Nosotros, que no somos hombres superiores, ni nos creemos vulgo, tomaremos de buena gana un medio igualmente apartado de ambos extremos, y desearíamos que, más celosos de nuestro orgullo nacional, no fuésemos por agua a los ríos extranjeros, teniéndolos caudalosos en nuestra casa. Cansados estamos ya del utile dulci tan repetido, del lectorem delectando, etc., del obscurus fio, etc., del parturiens montes, del on sera ridicule, etc., del c’est un droit qu’à la porte, etcétera, y de toda esa antigua retahíla de viejísimos proverbios literarios desgastados bajo la pluma de todos los pedantes, y que, por buenos que sean, han perdido ya para nuestro paladar, como manjar repetido, toda su antigua novedad y su picante sainete.

Creemos que casi todo está dicho y escrito en castellano.
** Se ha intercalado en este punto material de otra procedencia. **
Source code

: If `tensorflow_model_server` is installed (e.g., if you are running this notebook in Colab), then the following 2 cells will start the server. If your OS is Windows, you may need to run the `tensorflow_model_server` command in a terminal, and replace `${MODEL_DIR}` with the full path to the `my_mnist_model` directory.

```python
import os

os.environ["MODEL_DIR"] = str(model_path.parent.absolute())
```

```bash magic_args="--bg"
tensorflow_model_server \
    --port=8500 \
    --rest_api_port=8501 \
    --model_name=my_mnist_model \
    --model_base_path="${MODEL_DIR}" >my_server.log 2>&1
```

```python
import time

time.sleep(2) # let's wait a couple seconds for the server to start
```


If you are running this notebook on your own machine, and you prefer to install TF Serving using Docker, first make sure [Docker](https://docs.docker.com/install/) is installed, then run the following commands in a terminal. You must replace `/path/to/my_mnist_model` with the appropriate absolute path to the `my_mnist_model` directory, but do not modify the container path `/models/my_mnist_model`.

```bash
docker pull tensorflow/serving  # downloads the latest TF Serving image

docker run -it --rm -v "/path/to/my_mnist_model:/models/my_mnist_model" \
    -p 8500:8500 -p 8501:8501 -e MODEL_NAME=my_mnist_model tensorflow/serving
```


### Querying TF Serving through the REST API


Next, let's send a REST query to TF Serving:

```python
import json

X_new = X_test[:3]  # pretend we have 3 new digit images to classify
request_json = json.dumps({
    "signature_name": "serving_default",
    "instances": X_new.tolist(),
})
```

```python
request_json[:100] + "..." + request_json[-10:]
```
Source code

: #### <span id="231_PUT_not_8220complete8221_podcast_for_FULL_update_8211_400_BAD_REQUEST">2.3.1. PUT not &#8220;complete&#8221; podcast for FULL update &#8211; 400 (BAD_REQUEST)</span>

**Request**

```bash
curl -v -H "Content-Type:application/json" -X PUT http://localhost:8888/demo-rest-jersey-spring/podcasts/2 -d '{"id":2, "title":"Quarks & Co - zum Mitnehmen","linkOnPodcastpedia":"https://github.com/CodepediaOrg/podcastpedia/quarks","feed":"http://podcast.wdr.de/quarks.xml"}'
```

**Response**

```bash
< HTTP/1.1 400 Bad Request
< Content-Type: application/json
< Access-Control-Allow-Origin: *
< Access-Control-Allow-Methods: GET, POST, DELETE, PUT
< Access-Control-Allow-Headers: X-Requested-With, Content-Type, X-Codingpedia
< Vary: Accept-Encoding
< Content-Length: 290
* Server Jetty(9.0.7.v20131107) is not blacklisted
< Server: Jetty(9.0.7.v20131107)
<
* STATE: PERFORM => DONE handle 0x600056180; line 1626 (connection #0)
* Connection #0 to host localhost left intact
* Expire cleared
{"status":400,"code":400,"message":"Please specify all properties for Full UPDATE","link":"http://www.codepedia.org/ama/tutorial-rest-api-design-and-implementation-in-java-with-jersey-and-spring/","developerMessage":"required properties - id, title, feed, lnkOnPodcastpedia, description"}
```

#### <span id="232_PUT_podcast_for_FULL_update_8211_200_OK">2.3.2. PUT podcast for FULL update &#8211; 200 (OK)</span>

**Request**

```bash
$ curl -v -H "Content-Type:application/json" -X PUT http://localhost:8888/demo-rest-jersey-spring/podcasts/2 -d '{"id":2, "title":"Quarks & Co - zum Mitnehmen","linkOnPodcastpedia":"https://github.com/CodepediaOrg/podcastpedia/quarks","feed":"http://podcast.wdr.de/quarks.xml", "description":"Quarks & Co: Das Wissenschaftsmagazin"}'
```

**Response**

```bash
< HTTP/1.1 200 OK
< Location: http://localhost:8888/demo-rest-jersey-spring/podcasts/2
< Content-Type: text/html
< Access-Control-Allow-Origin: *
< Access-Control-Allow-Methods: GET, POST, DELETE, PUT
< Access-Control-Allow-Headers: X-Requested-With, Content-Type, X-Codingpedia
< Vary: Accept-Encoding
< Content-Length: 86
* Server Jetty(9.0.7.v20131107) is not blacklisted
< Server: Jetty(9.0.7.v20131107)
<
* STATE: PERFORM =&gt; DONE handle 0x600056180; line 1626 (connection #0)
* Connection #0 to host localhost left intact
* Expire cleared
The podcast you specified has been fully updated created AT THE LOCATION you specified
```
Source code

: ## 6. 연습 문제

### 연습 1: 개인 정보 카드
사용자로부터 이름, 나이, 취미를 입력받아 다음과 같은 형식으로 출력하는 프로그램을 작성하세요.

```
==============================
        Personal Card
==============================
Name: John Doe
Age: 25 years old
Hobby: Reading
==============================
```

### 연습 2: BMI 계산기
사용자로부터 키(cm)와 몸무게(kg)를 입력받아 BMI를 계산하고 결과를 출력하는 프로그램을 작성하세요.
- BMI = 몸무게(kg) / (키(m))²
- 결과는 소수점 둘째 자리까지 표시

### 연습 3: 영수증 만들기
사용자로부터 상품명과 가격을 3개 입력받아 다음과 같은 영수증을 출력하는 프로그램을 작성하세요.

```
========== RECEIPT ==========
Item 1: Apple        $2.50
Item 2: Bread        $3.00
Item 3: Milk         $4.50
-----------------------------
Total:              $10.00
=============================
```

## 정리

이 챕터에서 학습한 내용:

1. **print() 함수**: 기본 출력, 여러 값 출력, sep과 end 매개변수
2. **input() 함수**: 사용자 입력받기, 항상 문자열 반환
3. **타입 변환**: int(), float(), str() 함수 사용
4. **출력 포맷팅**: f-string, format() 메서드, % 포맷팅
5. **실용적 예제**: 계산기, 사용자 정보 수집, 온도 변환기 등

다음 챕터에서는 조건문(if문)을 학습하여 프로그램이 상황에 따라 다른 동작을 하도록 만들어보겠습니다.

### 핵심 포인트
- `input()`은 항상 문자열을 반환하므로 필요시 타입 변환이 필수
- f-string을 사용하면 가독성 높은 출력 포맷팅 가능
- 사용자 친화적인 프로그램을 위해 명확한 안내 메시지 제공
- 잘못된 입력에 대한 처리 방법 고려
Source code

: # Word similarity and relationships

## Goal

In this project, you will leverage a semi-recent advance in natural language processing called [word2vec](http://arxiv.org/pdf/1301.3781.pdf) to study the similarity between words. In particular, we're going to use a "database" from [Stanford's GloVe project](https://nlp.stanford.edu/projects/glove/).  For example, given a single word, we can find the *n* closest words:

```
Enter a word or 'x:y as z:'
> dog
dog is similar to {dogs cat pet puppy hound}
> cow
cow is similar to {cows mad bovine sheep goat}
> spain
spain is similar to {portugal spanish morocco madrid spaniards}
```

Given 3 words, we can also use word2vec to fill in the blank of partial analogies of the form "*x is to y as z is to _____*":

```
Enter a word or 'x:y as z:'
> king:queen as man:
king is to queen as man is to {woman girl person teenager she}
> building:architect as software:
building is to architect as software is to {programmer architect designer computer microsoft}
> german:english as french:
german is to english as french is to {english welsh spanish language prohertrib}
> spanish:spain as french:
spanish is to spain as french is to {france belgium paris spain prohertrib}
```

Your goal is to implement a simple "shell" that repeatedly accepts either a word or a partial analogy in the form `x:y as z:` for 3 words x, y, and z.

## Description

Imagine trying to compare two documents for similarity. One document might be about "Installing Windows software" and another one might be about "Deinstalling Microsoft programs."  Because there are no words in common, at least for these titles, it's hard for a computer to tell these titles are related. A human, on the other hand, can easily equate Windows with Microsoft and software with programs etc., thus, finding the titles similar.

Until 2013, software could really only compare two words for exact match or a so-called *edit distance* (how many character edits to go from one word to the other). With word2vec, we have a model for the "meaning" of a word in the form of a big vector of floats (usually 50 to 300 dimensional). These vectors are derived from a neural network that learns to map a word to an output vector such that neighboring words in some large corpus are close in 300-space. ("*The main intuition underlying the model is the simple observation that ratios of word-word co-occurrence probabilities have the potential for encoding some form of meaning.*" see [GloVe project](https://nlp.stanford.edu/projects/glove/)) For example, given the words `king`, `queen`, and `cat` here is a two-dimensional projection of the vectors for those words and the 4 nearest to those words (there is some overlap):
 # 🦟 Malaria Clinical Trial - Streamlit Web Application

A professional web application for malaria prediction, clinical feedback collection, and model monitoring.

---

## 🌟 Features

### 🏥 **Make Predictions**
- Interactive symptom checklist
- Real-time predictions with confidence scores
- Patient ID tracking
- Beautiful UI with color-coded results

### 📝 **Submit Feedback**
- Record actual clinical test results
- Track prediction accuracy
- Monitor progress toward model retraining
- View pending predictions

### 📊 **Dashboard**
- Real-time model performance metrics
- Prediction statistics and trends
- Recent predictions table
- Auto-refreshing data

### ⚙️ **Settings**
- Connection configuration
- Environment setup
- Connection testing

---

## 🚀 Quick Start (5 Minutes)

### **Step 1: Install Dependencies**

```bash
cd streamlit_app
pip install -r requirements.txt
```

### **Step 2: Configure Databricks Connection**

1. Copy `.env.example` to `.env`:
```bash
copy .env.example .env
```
No atreviéndonos, pues, a desterrar del todo esta manía, porque el vulgo no crea que sabemos menos, o tenemos menos libros que nuestros hermanos en Apolo, traeremos siempre en nuestro apoyo autoridades españolas, que no nos han de faltar aunque tratásemos de poner a cada artículo siete epígrafes y cincuenta citas, como lo hacía cierto Duende Satírico de pícara recordación, que algunas veces se las hemos contado; de suerte que no había modo de entrar a sus cuadernos sino atropellando a una infinidad de varones respetables que le esperaban al pobre lector a la puerta, como para darle una cencerrada al ver donde se metía.

Sin embargo, por si el público curioso dudase de nuestra mucha latinidad y de nuestros adelantamientos en la lengua francesa, nos reservamos el derecho de darle al fin de la publicación de nuestros números, si lo creyésemos conducente para nuestra buena opinión, una listita de los epígrafes y citas más o menos oportunas, que hubiéramos podido usar en el discurso de nuestras habladurías, lo cual podremos hacer cómodamente, aun sin saber mucho latín ni francés, con sólo echarnos a copiarlos de los libros y papeles que andan impresos, que cada uno trae por lo menos en su frontis su epígrafe, que le viene bien, además de muchas citas en el discurso de la obra, que le vienen mal, y otras que de ninguna manera le vienen ni bien ni mal.

El Pobrecito Hablador, 6 de noviembre de 1832.

[Nota editorial: Otras eds.: Artículos varios, ed. E. Correa Calderón, Madrid, Castalia, 1984, pp. 294-297.]